Perpisahan dengan Ibrahim
Aku sudah bertekad akan ke Turki untuk menemui Paman Muchtar. Aku mendapatkan bantuan dari Paman Hakiya untuk mendaftarkan diri dalam relawan perang Khalifah Utsmaniyyah. Aku kira aku bisa sampai ke sana. Paman Hakiya tidak menyarankan aku bertempur dengan bangsa lain. Hal itu akan berbahaya namun aku juga harus membela bangsa Turki dari ancaman musuh.
Ibrahim tentu berat berpisah dengan diriku karena ia sendiri berjanji menjaga diriku dari marabahaya apapun. Ia sempat berdebat denganku kalau aku harus ikut namun aku memutuskan untuk tetap ke Turki. Aku akan mengirimkan surat untuk orang tuaku langsung. Mudah-mudahan beliau akan menerima aku bertugas untuk membantu Turki.
Membela Negeri Turki atau mau bertemu paman Muchtar, hal itu sepertinya diaduk dalam semen yang tidak kuketahui beberapa komposisinya. Yang penting aku ke Turki . Tentu saja hal ini membuat saya harus berpisah dengan saudaraku. Padahal kami berjanji akan pulang kampung namun aku sudah pesan pada Ibrahim agar orang tua kami tidak mengkhawatirkan karena aku sudah dewasa dan aku akan menikah. Bisa saja saya tidak akan pulang lagi sebab saya akan menetap di sini.
Kami ke Jeddah dan ada sebuah kapal yang besar yang akan berlayar ke wilayah Sumatra. Kapal tersebut berbendera merah, putih, dan biru yang menandakan kapal tersebut milik pemerintahan kolonial Belanda yang berpusat di Batavia. Aku memeluk erat saudaraku Ibrahim dan mata ini meneteskan air yang deras. Aku berpesan agar menjaga kedua orang tua kami. Aku juga memberi nasehat pada Zawiyyah agar ia selalu menuruti suaminya tersebut.
Walau dengan berat hari, Ibrahim melangkan kakinya ke dalam kapal. Masih teringat bagaimana kami bersama untuk mengawal sapi yang banyak ke daerah Minangkabau dan melewati tempat yang seram sekalipun. Ia menenangkan diriku ketika aku takut dengan suara Harimau di malam hari.
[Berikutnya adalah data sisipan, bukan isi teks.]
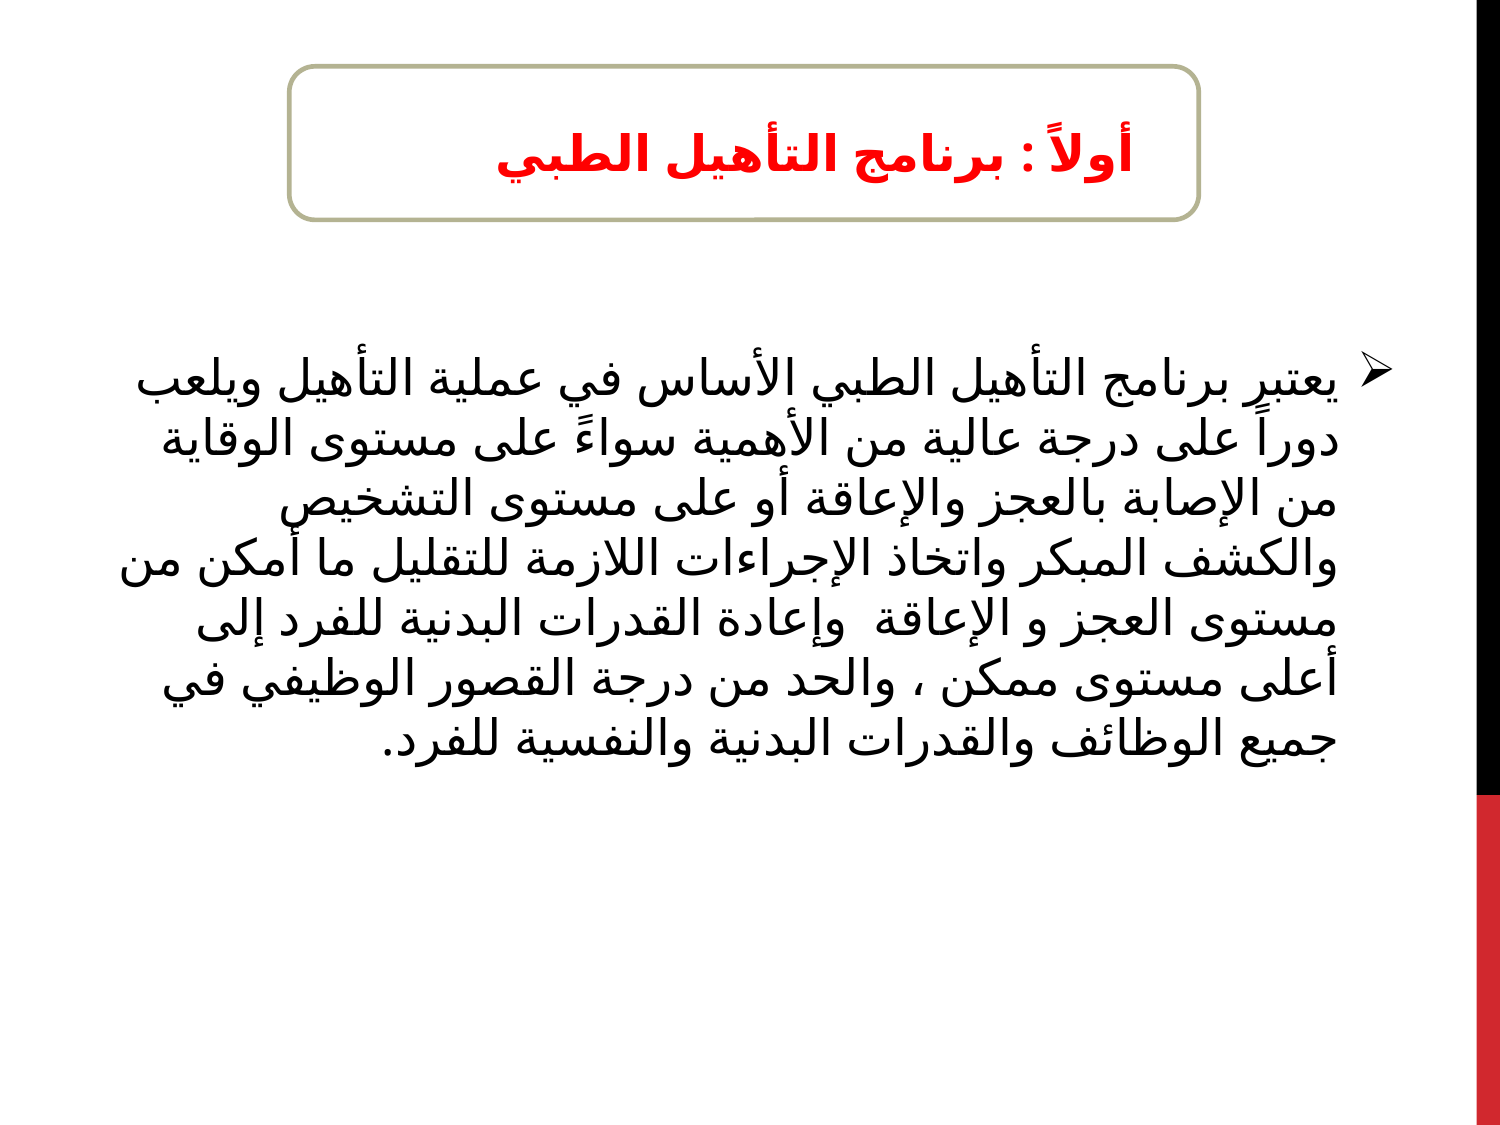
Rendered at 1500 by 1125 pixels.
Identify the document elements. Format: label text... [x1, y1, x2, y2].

Ia menyakinkan bahwa harimau tersebut tidak akan mampu menakuti mereka kecuali kita yang sengaja untuk menghadang mereka untuk menerang harimau tersebut.
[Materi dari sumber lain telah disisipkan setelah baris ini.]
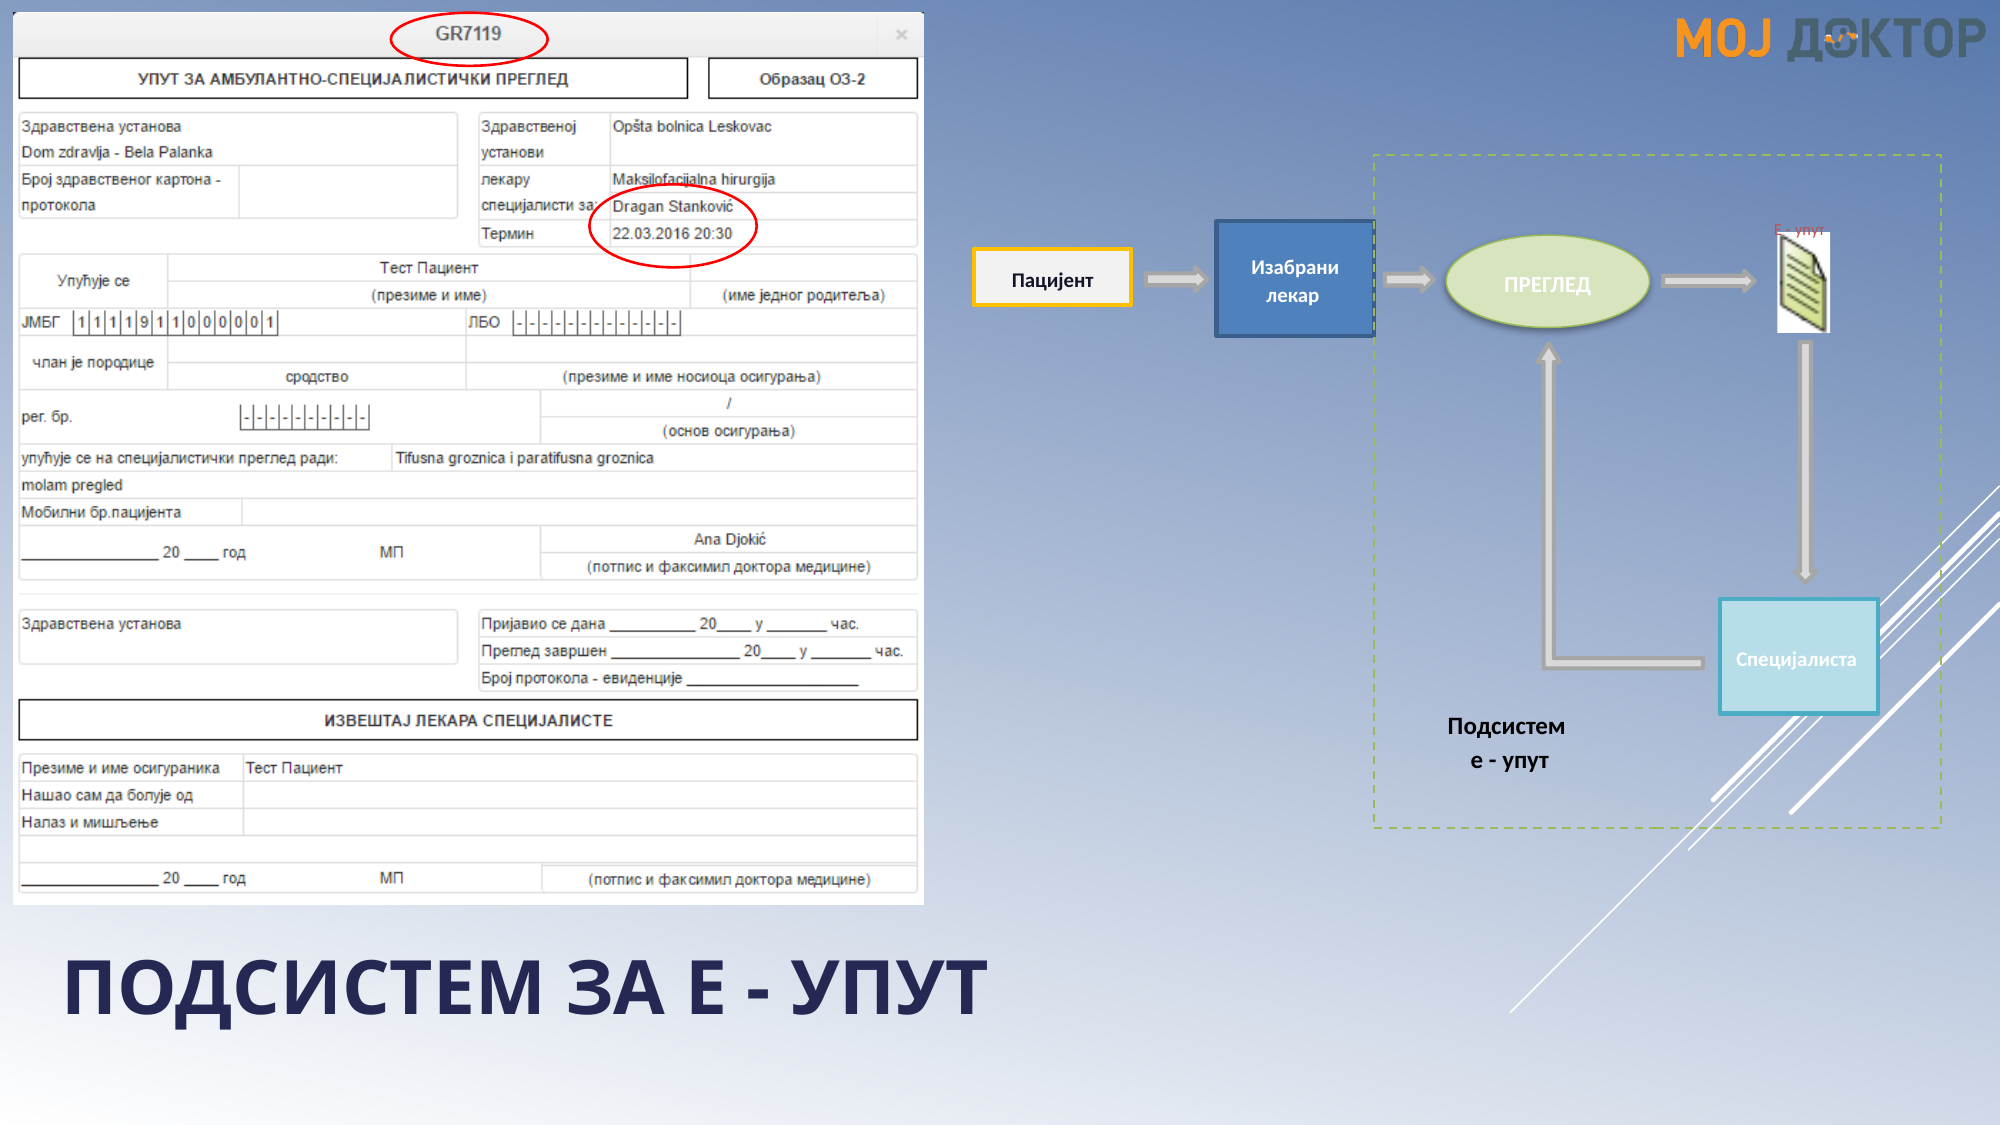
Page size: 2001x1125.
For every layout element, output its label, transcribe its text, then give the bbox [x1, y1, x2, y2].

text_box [973, 154, 1941, 829]
title Подсистем за е - упут [46, 861, 1447, 1109]
picture [13, 12, 925, 905]
picture [1656, 0, 2000, 78]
Aku tahu Ibrahim sempat untuk melarangku untuk bertempur di sana namun aku sepertinya terpanggil ke sana bercampur juga saya ingin untuk menemui Paman Mukhtar. Aku berjanji akan mendapatkan kemenangan.
Sebenarnya Ibrahim meragukan kemampuan Turki untuk bertahan dari serangan Barat. Ia melihat bahwa pemberontakan terjadi di mana-mana. Bahkan di tempat ini (maksudnya di Hijaz) pemberontakan sudah dimulai dengan penolakan terrhadap keberadaan orang Turki.
Aku masih berkeyakinan bahwa tidak banyak orang Arab yang memberontak pada Khalifah. Banyak orang Arab setuju bahwa Turkilah pemimpin mereka hingga saat ini Turki sudah membantu banyak orang Arab untuk memperoleh pendidikan dan jaminan atas hak-hak mereka. Lain halnya dengan orang-orang yang sudah termakan dengan propaganda sesat orang Arab.
Australia Pertama
Mulazim Ilham berada di samping pleton kami yang ada dalam Brigade ke 26. Ia memang tegas terbukti ia mengeluarkan Jengis dari kesatuannya. Ia bukanlah orang yang suka merendahkan orang lain.